EXERCISE BRIEF:
Beneath this line is the data. Output exactly the lines from the line with "clean-input-on | Function" to the line with "### Scrollbar", both ends included, and nothing more.

THE DATA:
============
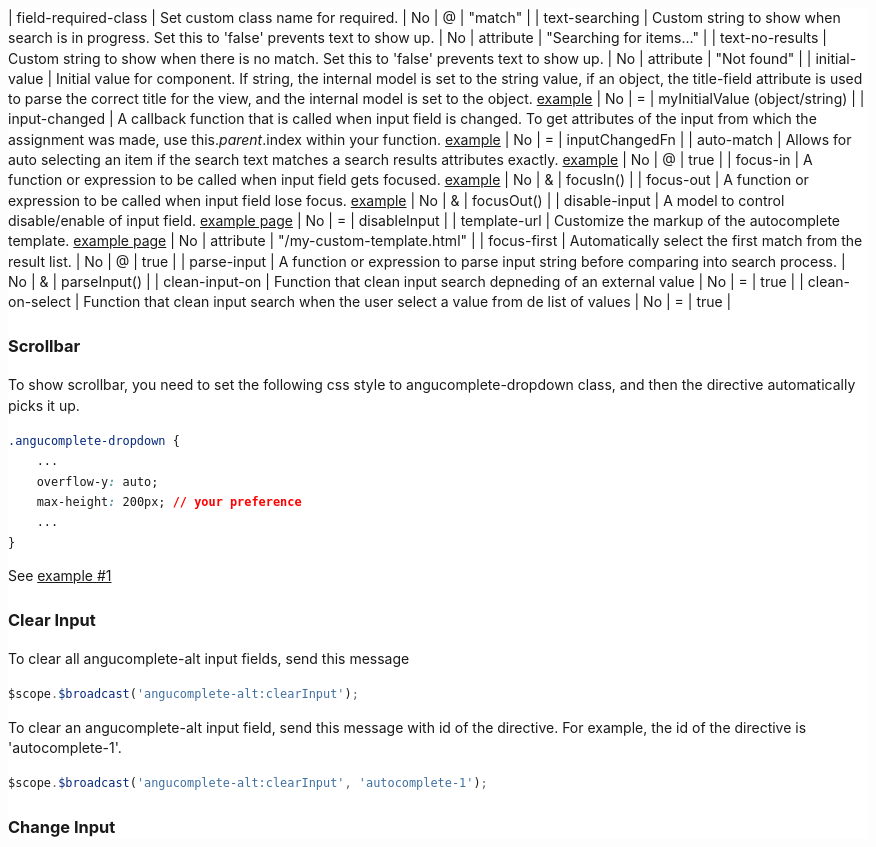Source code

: | field-required-class | Set custom class name for required. | No | @ | "match" |
| text-searching | Custom string to show when search is in progress. Set this to 'false' prevents text to show up. | No | attribute | "Searching for items..." |
| text-no-results | Custom string to show when there is no match. Set this to 'false' prevents text to show up. | No | attribute | "Not found" |
| initial-value | Initial value for component. If string, the internal model is set to the string value, if an object, the title-field attribute is used to parse the correct title for the view, and the internal model is set to the object. [example](https://ghiden.github.io/angucomplete-alt/#example9) | No | = | myInitialValue (object/string) |
| input-changed | A callback function that is called when input field is changed. To get attributes of the input from which the assignment was made, use this.$parent.$index within your function. [example](https://ghiden.github.io/angucomplete-alt/#example10) |  No | = | inputChangedFn |
| auto-match | Allows for auto selecting an item if the search text matches a search results attributes exactly. [example](https://ghiden.github.io/angucomplete-alt/#example11) |  No | @ | true |
| focus-in | A function or expression to be called when input field gets focused. [example](https://ghiden.github.io/angucomplete-alt/#example12) | No | & | focusIn() |
| focus-out | A function or expression to be called when input field lose focus. [example](https://ghiden.github.io/angucomplete-alt/#example12) | No | & | focusOut() |
| disable-input | A model to control disable/enable of input field. [example page](https://ghiden.github.io/angucomplete-alt/#example13) | No | = | disableInput |
| template-url | Customize the markup of the autocomplete template. [example page](https://ghiden.github.io/angucomplete-alt/#example14) | No | attribute | "/my-custom-template.html" |
| focus-first | Automatically select the first match from the result list. |  No | @ | true |
| parse-input | A function or expression to parse input string before comparing into search process. |  No | & | parseInput() |
| clean-input-on | Function that clean input search depneding of an external value |  No | = | true |
| clean-on-select | Function that clean input search when the user select a value from de list of values |  No | = | true |


### Scrollbar

To show scrollbar, you need to set the following css style to angucomplete-dropdown class, and then the directive automatically picks it up.
```css
.angucomplete-dropdown {
    ...
    overflow-y: auto;
    max-height: 200px; // your preference
    ...
}
```
See [example #1](https://ghiden.github.io/angucomplete-alt/#example1)

### Clear Input

To clear all angucomplete-alt input fields, send this message
```js
$scope.$broadcast('angucomplete-alt:clearInput');
```

To clear an angucomplete-alt input field, send this message with id of the directive. For example, the id of the directive is 'autocomplete-1'.
```js
$scope.$broadcast('angucomplete-alt:clearInput', 'autocomplete-1');
```

### Change Input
============
YOUR SOLUTION:
| clean-input-on | Function that clean input search depneding of an external value |  No | = | true |
| clean-on-select | Function that clean input search when the user select a value from de list of values |  No | = | true |


### Scrollbar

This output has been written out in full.